The original .zip can be found here: http://s95013793.onlinehome.us/byond/users/rob/ icon%20scaling.zip (it doesn't have a large .rsc file there)
Ah, I was wondering what you could possibly be hiding in that large rsc to make matters simpler. ;)
It scales them horizontally and vertically (separately), taking a strip of the icon and blending it to a new icon. The procs then return the list of new icons and it creates the overlays.
As I noted in my response to Loduwijk, that's a very nice solution. I didn't really think that critically about the process.
Very clever! Using 64 to 128 slice passes instead of 1024 pixel passes cuts out a great deal of the overhead, though I'd still rather do it with only 1 to 9 icon operations with all the calculations handled as non-icon data.
You can use negative pixel offsets as well, expanding a couple icons in each direction.
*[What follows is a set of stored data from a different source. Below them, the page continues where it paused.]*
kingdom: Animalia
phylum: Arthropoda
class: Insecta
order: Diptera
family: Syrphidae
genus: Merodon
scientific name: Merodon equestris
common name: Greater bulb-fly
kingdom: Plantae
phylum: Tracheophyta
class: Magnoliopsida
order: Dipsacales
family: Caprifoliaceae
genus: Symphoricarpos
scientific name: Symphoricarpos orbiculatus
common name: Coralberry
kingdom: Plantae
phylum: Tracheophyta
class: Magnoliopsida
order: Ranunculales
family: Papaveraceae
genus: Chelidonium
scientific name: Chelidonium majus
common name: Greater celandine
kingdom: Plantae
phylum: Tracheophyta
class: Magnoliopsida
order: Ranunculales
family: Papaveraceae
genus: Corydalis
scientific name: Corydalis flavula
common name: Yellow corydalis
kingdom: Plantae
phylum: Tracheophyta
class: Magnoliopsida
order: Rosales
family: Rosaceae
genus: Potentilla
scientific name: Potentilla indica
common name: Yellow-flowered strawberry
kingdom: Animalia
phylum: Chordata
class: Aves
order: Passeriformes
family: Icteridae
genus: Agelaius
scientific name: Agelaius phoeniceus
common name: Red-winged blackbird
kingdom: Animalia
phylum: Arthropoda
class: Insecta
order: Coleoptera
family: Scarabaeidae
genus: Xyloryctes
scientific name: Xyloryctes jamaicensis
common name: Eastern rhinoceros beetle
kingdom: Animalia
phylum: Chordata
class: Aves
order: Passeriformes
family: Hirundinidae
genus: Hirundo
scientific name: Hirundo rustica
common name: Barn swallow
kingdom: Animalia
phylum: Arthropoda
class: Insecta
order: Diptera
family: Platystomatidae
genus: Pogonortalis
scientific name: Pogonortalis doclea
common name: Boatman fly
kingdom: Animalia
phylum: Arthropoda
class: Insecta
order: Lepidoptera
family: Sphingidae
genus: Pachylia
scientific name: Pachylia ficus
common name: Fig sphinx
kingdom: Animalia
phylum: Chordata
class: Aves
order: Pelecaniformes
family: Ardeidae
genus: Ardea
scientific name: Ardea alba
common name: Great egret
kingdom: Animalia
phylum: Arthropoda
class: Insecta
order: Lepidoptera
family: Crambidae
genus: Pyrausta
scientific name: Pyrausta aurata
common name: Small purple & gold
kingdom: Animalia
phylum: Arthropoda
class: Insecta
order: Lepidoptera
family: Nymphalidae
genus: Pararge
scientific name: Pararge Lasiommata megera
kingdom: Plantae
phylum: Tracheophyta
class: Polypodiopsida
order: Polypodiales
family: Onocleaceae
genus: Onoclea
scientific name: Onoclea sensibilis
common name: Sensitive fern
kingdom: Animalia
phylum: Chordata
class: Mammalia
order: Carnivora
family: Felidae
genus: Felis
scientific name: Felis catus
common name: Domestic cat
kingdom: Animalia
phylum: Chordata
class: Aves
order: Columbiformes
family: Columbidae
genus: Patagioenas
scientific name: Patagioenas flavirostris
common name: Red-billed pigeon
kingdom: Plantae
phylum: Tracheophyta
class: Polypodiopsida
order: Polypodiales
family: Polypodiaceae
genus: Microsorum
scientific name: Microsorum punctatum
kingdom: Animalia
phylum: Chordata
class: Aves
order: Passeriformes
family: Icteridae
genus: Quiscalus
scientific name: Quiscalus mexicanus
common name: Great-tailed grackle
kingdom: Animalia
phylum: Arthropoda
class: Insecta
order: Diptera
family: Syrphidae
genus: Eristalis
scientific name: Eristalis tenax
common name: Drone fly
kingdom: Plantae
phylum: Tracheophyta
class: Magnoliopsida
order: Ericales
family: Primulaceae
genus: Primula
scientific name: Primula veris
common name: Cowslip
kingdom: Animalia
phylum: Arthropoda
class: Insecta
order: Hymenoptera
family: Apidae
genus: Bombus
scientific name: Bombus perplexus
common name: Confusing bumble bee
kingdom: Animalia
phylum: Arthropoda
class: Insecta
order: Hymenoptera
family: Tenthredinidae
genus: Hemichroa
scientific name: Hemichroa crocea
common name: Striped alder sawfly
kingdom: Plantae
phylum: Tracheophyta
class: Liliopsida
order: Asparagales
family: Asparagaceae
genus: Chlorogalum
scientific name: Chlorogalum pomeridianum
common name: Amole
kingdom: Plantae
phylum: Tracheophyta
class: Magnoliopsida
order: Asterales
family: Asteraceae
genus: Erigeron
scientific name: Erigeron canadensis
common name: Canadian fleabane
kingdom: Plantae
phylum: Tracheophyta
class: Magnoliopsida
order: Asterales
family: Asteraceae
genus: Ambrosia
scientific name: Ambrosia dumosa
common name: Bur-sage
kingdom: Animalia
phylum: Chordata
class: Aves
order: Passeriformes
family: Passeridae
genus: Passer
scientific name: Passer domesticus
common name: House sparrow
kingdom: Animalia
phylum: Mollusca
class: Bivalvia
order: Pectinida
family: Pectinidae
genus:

Pixel offsets act pretty fruity beyond +/-92, so you can't go further than that. You could really push it to 224x244 pixels with +/-92 if you wanted to.
I limit myself to +/-64 (5x5 tiles) for a total size of 160x160 pixels. I had to think a bit to recall why I prefer these limits. The reason is that an atom's pixel offsets are a factor as well. If the atom's offset + the overlay offset goes beyond the limits, the display breaks. Limitting my atom offsets to 0-31 and my overlay offsets to -64 to +64 guarantees no offset related problems. (I could get away with -92 to 64, but why complicate things with lopsided images?)